Future of string lambda functions/string predicate functions

H. S. Teoh hsteoh at quickfur.ath.cx
Wed Aug 14 10:09:38 PDT 2013


On Wed, Aug 14, 2013 at 07:03:32PM +0200, John Colvin wrote:
> On Wednesday, 14 August 2013 at 16:38:57 UTC, H. S. Teoh wrote:
> >On Wed, Aug 14, 2013 at 09:26:20AM -0700, Andrei Alexandrescu
> >wrote:
> >>On 8/14/13 7:34 AM, H. S. Teoh wrote:
> >[...]
> >>>That's a bit too terse. What about this:
> >>>
> >>>	less		// a < b
> >>>	less!(5)	// a < 5
> >>>	lessEq		// a <= b
> >>>	lessEq!(5)	// a <= 5
> >>>	more		// a > b
> >>>	more!(5)	// a > 5
> >>>	moreEq		// a >= b
> >>>	moreEq!(5)	// a >= 5
> >>>	equal		// a == b
> >>>	equal!(5)	// a == 5
> >>>	notEqual	// a != b
> >>>	notEqual!(5)	// a != 5
> >>
> >>At this point using "a < b" for a < b, "a < 5" for a < 5 etc.
> >>becomes awfully attractive.
> >[...]
> >
> >It just occurred to me, that perhaps what we really need here is an
> >even more abbreviated form of lambda literals, like this:
> >
> >	sort!(a < b)(range);
> >
> >where 'a' and 'b' are undefined identifiers in the current scope, and
> >the compiler would know to bind them to lambda parameters.

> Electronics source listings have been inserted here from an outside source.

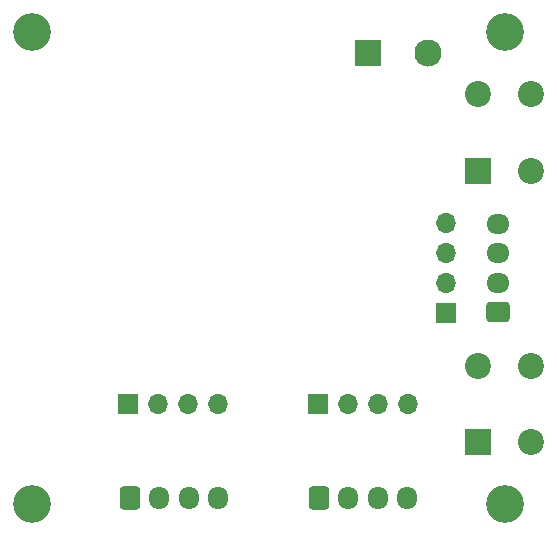
<source format=gbr>
%TF.GenerationSoftware,KiCad,Pcbnew,6.0.11-2627ca5db0~126~ubuntu20.04.1*%
%TF.CreationDate,2025-05-12T21:47:33+10:00*%
%TF.ProjectId,encoder_pcb,656e636f-6465-4725-9f70-63622e6b6963,rev?*%
%TF.SameCoordinates,Original*%
%TF.FileFunction,Soldermask,Bot*%
%TF.FilePolarity,Negative*%
%FSLAX46Y46*%
G04 Gerber Fmt 4.6, Leading zero omitted, Abs format (unit mm)*
G04 Created by KiCad (PCBNEW 6.0.11-2627ca5db0~126~ubuntu20.04.1) date 2025-05-12 21:47:33*
%MOMM*%
%LPD*%
G01*
G04 APERTURE LIST*
G04 Aperture macros list*
%AMRoundRect*
0 Rectangle with rounded corners*
0 $1 Rounding radius*
0 $2 $3 $4 $5 $6 $7 $8 $9 X,Y pos of 4 corners*
0 Add a 4 corners polygon primitive as box body*
4,1,4,$2,$3,$4,$5,$6,$7,$8,$9,$2,$3,0*
0 Add four circle primitives for the rounded corners*
1,1,$1+$1,$2,$3*
1,1,$1+$1,$4,$5*
1,1,$1+$1,$6,$7*
1,1,$1+$1,$8,$9*
0 Add four rect primitives between the rounded corners*
20,1,$1+$1,$2,$3,$4,$5,0*
20,1,$1+$1,$4,$5,$6,$7,0*
20,1,$1+$1,$6,$7,$8,$9,0*
20,1,$1+$1,$8,$9,$2,$3,0*%
G04 Aperture macros list end*
%ADD10R,1.700000X1.700000*%
%ADD11O,1.700000X1.700000*%
%ADD12C,3.200000*%
%ADD13R,2.200000X2.200000*%
%ADD14C,2.200000*%
%ADD15RoundRect,0.250000X-0.600000X-0.725000X0.600000X-0.725000X0.600000X0.725000X-0.600000X0.725000X0*%
%ADD16O,1.700000X1.950000*%
%ADD17C,2.300000*%
%ADD18RoundRect,0.250000X0.725000X-0.600000X0.725000X0.600000X-0.725000X0.600000X-0.725000X-0.600000X0*%
%ADD19O,1.950000X1.700000*%
G04 APERTURE END LIST*
D10*
%TO.C,J5*%
X159000000Y-103800000D03*
D11*
X159000000Y-101260000D03*
X159000000Y-98720000D03*
X159000000Y-96180000D03*
%TD*%
D12*
%TO.C,H4*%
X164000000Y-120000000D03*
%TD*%
D13*
%TO.C,S2*%
X161750000Y-114750000D03*
D14*
X161750000Y-108250000D03*
X166250000Y-114750000D03*
X166250000Y-108250000D03*
%TD*%
D12*
%TO.C,H3*%
X124000000Y-120000000D03*
%TD*%
D15*
%TO.C,J3*%
X132250000Y-119500000D03*
D16*
X134750000Y-119500000D03*
X137250000Y-119500000D03*
X139750000Y-119500000D03*
%TD*%
D10*
%TO.C,J6*%
X132150000Y-111475000D03*
D11*
X134690000Y-111475000D03*
X137230000Y-111475000D03*
X139770000Y-111475000D03*
%TD*%
D13*
%TO.C,S1*%
X161750000Y-91750000D03*
D14*
X161750000Y-85250000D03*
X166250000Y-91750000D03*
X166250000Y-85250000D03*
%TD*%
D13*
%TO.C,J1*%
X152438000Y-81750000D03*
D17*
X157518000Y-81750000D03*
%TD*%
D15*
%TO.C,J4*%
X148250000Y-119500000D03*
D16*
X150750000Y-119500000D03*
X153250000Y-119500000D03*
X155750000Y-119500000D03*
%TD*%
D12*
%TO.C,H1*%
X124000000Y-80000000D03*
%TD*%
D18*
%TO.C,J2*%
X163475000Y-103750000D03*
D19*
X163475000Y-101250000D03*
X163475000Y-98750000D03*
X163475000Y-96250000D03*
%TD*%
D12*
%TO.C,H2*%
X164000000Y-80000000D03*
%TD*%
D10*
%TO.C,J7*%
X148200000Y-111500000D03*
D11*
X150740000Y-111500000D03*
X153280000Y-111500000D03*
X155820000Y-111500000D03*
%TD*%
M02*

</source>
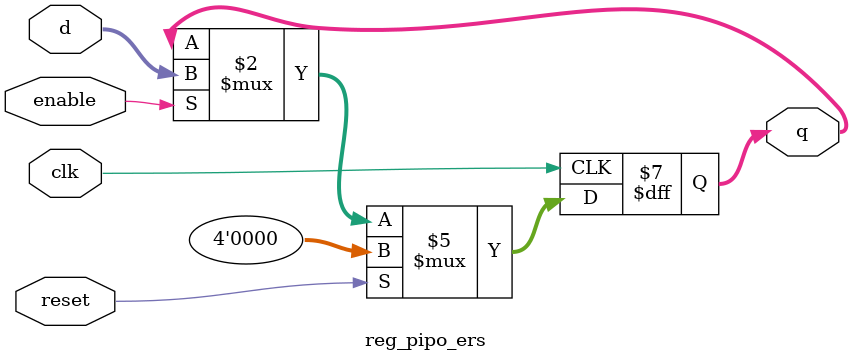
<source format=v>
module reg_pipo_ers (
	input [3:0] d,
	input clk,
	input enable,
	input reset,
	output reg [3:0] q
);

//-------------Descripcion---------
always @ (posedge clk)
  if (reset) begin
    q <= 4'b0000;
  end  else if (enable) begin
    q <= d;
  end 

endmodule //Fin del modulo

</source>
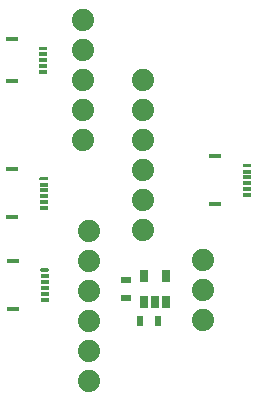
<source format=gbr>
G04 #@! TF.GenerationSoftware,KiCad,Pcbnew,(5.1.6)-1*
G04 #@! TF.CreationDate,2020-08-30T21:35:49+02:00*
G04 #@! TF.ProjectId,Freude_BreakoutBoard,46726575-6465-45f4-9272-65616b6f7574,rev?*
G04 #@! TF.SameCoordinates,Original*
G04 #@! TF.FileFunction,Paste,Top*
G04 #@! TF.FilePolarity,Positive*
%FSLAX46Y46*%
G04 Gerber Fmt 4.6, Leading zero omitted, Abs format (unit mm)*
G04 Created by KiCad (PCBNEW (5.1.6)-1) date 2020-08-30 21:35:49*
%MOMM*%
%LPD*%
G01*
G04 APERTURE LIST*
%ADD10R,0.700000X0.300000*%
%ADD11R,1.000000X0.300000*%
%ADD12R,0.500000X0.900000*%
%ADD13R,0.900000X0.500000*%
%ADD14C,1.879600*%
%ADD15R,0.650000X1.060000*%
G04 APERTURE END LIST*
G36*
G01*
X168495000Y-79230000D02*
X169045000Y-79230000D01*
G75*
G02*
X169120000Y-79305000I0J-75000D01*
G01*
X169120000Y-79455000D01*
G75*
G02*
X169045000Y-79530000I-75000J0D01*
G01*
X168495000Y-79530000D01*
G75*
G02*
X168420000Y-79455000I0J75000D01*
G01*
X168420000Y-79305000D01*
G75*
G02*
X168495000Y-79230000I75000J0D01*
G01*
G37*
D10*
X168770000Y-79880000D03*
X168770000Y-80380000D03*
X168770000Y-80880000D03*
D11*
X166120000Y-78590000D03*
X166120000Y-82670000D03*
D10*
X168770000Y-81380000D03*
X168770000Y-81880000D03*
G36*
G01*
X151295000Y-80330000D02*
X151845000Y-80330000D01*
G75*
G02*
X151920000Y-80405000I0J-75000D01*
G01*
X151920000Y-80555000D01*
G75*
G02*
X151845000Y-80630000I-75000J0D01*
G01*
X151295000Y-80630000D01*
G75*
G02*
X151220000Y-80555000I0J75000D01*
G01*
X151220000Y-80405000D01*
G75*
G02*
X151295000Y-80330000I75000J0D01*
G01*
G37*
X151570000Y-80980000D03*
X151570000Y-81480000D03*
X151570000Y-81980000D03*
D11*
X148920000Y-79690000D03*
X148920000Y-83770000D03*
D10*
X151570000Y-82480000D03*
X151570000Y-82980000D03*
D11*
X148895000Y-72245000D03*
X148895000Y-68665000D03*
D10*
X151545000Y-71455000D03*
X151545000Y-70955000D03*
X151545000Y-70455000D03*
X151545000Y-69955000D03*
G36*
G01*
X151270000Y-69305000D02*
X151820000Y-69305000D01*
G75*
G02*
X151895000Y-69380000I0J-75000D01*
G01*
X151895000Y-69530000D01*
G75*
G02*
X151820000Y-69605000I-75000J0D01*
G01*
X151270000Y-69605000D01*
G75*
G02*
X151195000Y-69530000I0J75000D01*
G01*
X151195000Y-69380000D01*
G75*
G02*
X151270000Y-69305000I75000J0D01*
G01*
G37*
D12*
X159745000Y-92530000D03*
X161245000Y-92530000D03*
D13*
X158520000Y-90555000D03*
X158520000Y-89055000D03*
D14*
X165095000Y-87380000D03*
X165095000Y-89920000D03*
X165095000Y-92460000D03*
X159995000Y-72130000D03*
X159995000Y-74670000D03*
X159995000Y-77210000D03*
X159995000Y-79750000D03*
X159995000Y-82290000D03*
X159995000Y-84830000D03*
X154895000Y-67055000D03*
X154895000Y-69595000D03*
X154895000Y-72135000D03*
X154895000Y-74675000D03*
X154895000Y-77215000D03*
D15*
X160070000Y-90905000D03*
X161020000Y-90905000D03*
X161970000Y-90905000D03*
X161970000Y-88705000D03*
X160070000Y-88705000D03*
D10*
X151650000Y-90730000D03*
X151650000Y-90230000D03*
D11*
X149000000Y-91520000D03*
X149000000Y-87440000D03*
D10*
X151650000Y-89730000D03*
X151650000Y-89230000D03*
X151650000Y-88730000D03*
G36*
G01*
X151375000Y-88080000D02*
X151925000Y-88080000D01*
G75*
G02*
X152000000Y-88155000I0J-75000D01*
G01*
X152000000Y-88305000D01*
G75*
G02*
X151925000Y-88380000I-75000J0D01*
G01*
X151375000Y-88380000D01*
G75*
G02*
X151300000Y-88305000I0J75000D01*
G01*
X151300000Y-88155000D01*
G75*
G02*
X151375000Y-88080000I75000J0D01*
G01*
G37*
D14*
X155440000Y-84940000D03*
X155440000Y-87480000D03*
X155440000Y-90020000D03*
X155440000Y-92560000D03*
X155440000Y-95100000D03*
X155440000Y-97640000D03*
M02*

</source>
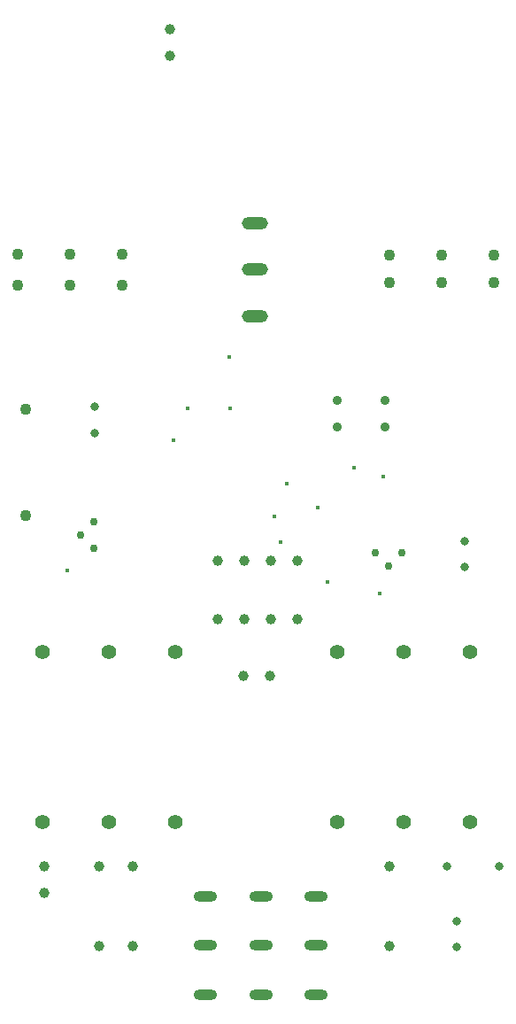
<source format=gbr>
%TF.GenerationSoftware,KiCad,Pcbnew,7.0.5.1-1-g8f565ef7f0-dirty-deb11*%
%TF.CreationDate,2023-08-09T07:55:00+00:00*%
%TF.ProjectId,GreenBean,47726565-6e42-4656-916e-2e6b69636164,rev?*%
%TF.SameCoordinates,Original*%
%TF.FileFunction,Plated,1,2,PTH,Mixed*%
%TF.FilePolarity,Positive*%
%FSLAX46Y46*%
G04 Gerber Fmt 4.6, Leading zero omitted, Abs format (unit mm)*
G04 Created by KiCad (PCBNEW 7.0.5.1-1-g8f565ef7f0-dirty-deb11) date 2023-08-09 07:55:00*
%MOMM*%
%LPD*%
G01*
G04 APERTURE LIST*
%TA.AperFunction,ViaDrill*%
%ADD10C,0.400000*%
%TD*%
%TA.AperFunction,ComponentDrill*%
%ADD11C,0.750000*%
%TD*%
%TA.AperFunction,ComponentDrill*%
%ADD12C,0.800000*%
%TD*%
%TA.AperFunction,ComponentDrill*%
%ADD13C,0.900000*%
%TD*%
%TA.AperFunction,ComponentDrill*%
%ADD14C,1.000000*%
%TD*%
G04 aperture for slot hole*
%TA.AperFunction,ComponentDrill*%
%ADD15O,2.250000X1.000000*%
%TD*%
%TA.AperFunction,ComponentDrill*%
%ADD16C,1.000760*%
%TD*%
%TA.AperFunction,ComponentDrill*%
%ADD17C,1.100000*%
%TD*%
G04 aperture for slot hole*
%TA.AperFunction,ComponentDrill*%
%ADD18O,2.500000X1.250000*%
%TD*%
%TA.AperFunction,ComponentDrill*%
%ADD19C,1.400000*%
%TD*%
G04 APERTURE END LIST*
D10*
X124710000Y-106700000D03*
X134910000Y-94300000D03*
X136210000Y-91200000D03*
X140210000Y-86300000D03*
X140310000Y-91200000D03*
X144510000Y-101500000D03*
X145110000Y-104000000D03*
X145710000Y-98400000D03*
X148710000Y-100700000D03*
X149610000Y-107800000D03*
X152110000Y-96900000D03*
X154610000Y-108900000D03*
X154960000Y-97750000D03*
D11*
%TO.C,Q4*%
X126010000Y-103300000D03*
X127280000Y-102030000D03*
X127280000Y-104570000D03*
%TO.C,Q1*%
X154220000Y-105050000D03*
X155490000Y-106320000D03*
X156760000Y-105050000D03*
D12*
%TO.C,C13*%
X127310000Y-91052651D03*
X127310000Y-93552651D03*
%TO.C,C1*%
X161050000Y-135000000D03*
%TO.C,C2*%
X162000000Y-140200000D03*
X162000000Y-142700000D03*
%TO.C,C10*%
X162710000Y-103900000D03*
X162710000Y-106400000D03*
%TO.C,C1*%
X166050000Y-135000000D03*
D13*
%TO.C,D6*%
X150510000Y-90435000D03*
X150510000Y-92975000D03*
%TO.C,D3*%
X155110000Y-90425000D03*
X155110000Y-92965000D03*
D14*
%TO.C,J1*%
X134510000Y-55000000D03*
X134510000Y-57540000D03*
D15*
%TO.C,SW1*%
X137950000Y-137825000D03*
X137950000Y-142525000D03*
X137950000Y-147225000D03*
D14*
%TO.C,JOVGI2*%
X139080000Y-105800000D03*
%TO.C,JOVGI1*%
X139080000Y-111350000D03*
%TO.C,J4*%
X141600000Y-116810000D03*
%TO.C,JOVGI2*%
X141620000Y-105800000D03*
%TO.C,JOVGI1*%
X141620000Y-111350000D03*
D15*
%TO.C,SW1*%
X143250000Y-137825000D03*
X143250000Y-142550000D03*
X143250000Y-147225000D03*
D14*
%TO.C,J4*%
X144140000Y-116810000D03*
%TO.C,JOVGI2*%
X144160000Y-105800000D03*
%TO.C,JOVGI1*%
X144160000Y-111350000D03*
%TO.C,JOVGI2*%
X146700000Y-105800000D03*
%TO.C,JOVGI1*%
X146700000Y-111350000D03*
D15*
%TO.C,SW1*%
X148550000Y-137825000D03*
X148550000Y-142525000D03*
X148550000Y-147225000D03*
D16*
%TO.C,D1*%
X122500000Y-135000000D03*
X122500000Y-137540000D03*
%TO.C,R2*%
X127760000Y-134980000D03*
X127760000Y-142600000D03*
%TO.C,R3*%
X131010000Y-135000000D03*
X131010000Y-142620000D03*
%TO.C,R1*%
X155500000Y-135000000D03*
X155500000Y-142620000D03*
D17*
%TO.C,TONE1*%
X120010000Y-76445832D03*
%TO.C,VOL1*%
X120010000Y-79404168D03*
%TO.C,D7*%
X120710000Y-91320000D03*
X120710000Y-101480000D03*
%TO.C,TONE1*%
X125010000Y-76445832D03*
%TO.C,VOL1*%
X125010000Y-79404168D03*
%TO.C,TONE1*%
X130010000Y-76445832D03*
%TO.C,VOL1*%
X130010000Y-79404168D03*
%TO.C,DRIVE1*%
X155510000Y-76550000D03*
%TO.C,LOW1*%
X155510000Y-79154168D03*
%TO.C,DRIVE1*%
X160510000Y-76550000D03*
%TO.C,LOW1*%
X160510000Y-79154168D03*
%TO.C,DRIVE1*%
X165510000Y-76550000D03*
%TO.C,LOW1*%
X165510000Y-79154168D03*
D18*
%TO.C,SW2*%
X142710000Y-73500000D03*
X142710000Y-77950000D03*
X142710000Y-82400000D03*
D19*
%TO.C,J3*%
X122310000Y-114500000D03*
X122310000Y-130730000D03*
X128660000Y-114500000D03*
X128660000Y-130730000D03*
X135010000Y-114500000D03*
X135010000Y-130730000D03*
%TO.C,J2*%
X150575000Y-114500000D03*
X150575000Y-130730000D03*
X156925000Y-114500000D03*
X156925000Y-130730000D03*
X163275000Y-114500000D03*
X163275000Y-130730000D03*
M02*

</source>
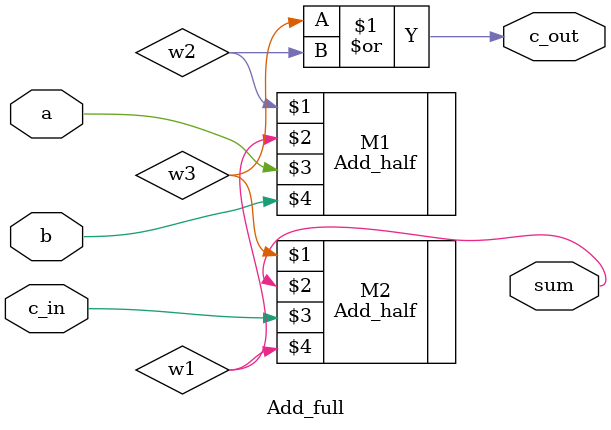
<source format=v>
`timescale 1ns/10ps
module Add_full (output c_out, sum, input a, b, c_in);
	wire w1, w2, w3;
	
	Add_half M1(w2, w1, a , b);
	Add_half M2(w3, sum, c_in, w1);
	or (c_out, w3, w2);
	
endmodule

</source>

Defined
> >identifiers would, naturally, bind to whatever they refer to:
> >
> >	int x = 5;
> >	find!(a == x)(range);
> >
> >This would be equivalent to:
> >
> >	int x = 5;
> >	find!((a) => a==x)(range);
> >
> >IOW, an expression that references undefined identifiers in a
> >template parameter would be turned into a lambda that parametrize
> >said identifiers.
> >
> >
> >T
> 
> That's a bit too fragile IMO.
> 
> int b; //rename to 'a'
> // lots of intermediate code...
> int x = 5;
> r.blah!(a == x);
> 
> Renaming of a seemingly unrelated variable would result in spooky
> action-at-a-distance behaviour.

Arguably, naming a variable as 'b' or 'a' is a bad idea, but, point
taken.

I guess we still have to fall back to full-fledged lambda literals,
then. I'm still in favor of deprecating string lambdas, but as Andrei
said, we need to address the problem of how to compare lambdas
meaningfully.

The question then becomes, what do we do *now*, for new additions to
Phobos? Should new code still support string lambdas or not?


T

-- 
Right now I'm having amnesia and deja vu at the same time. I think I've forgotten this before.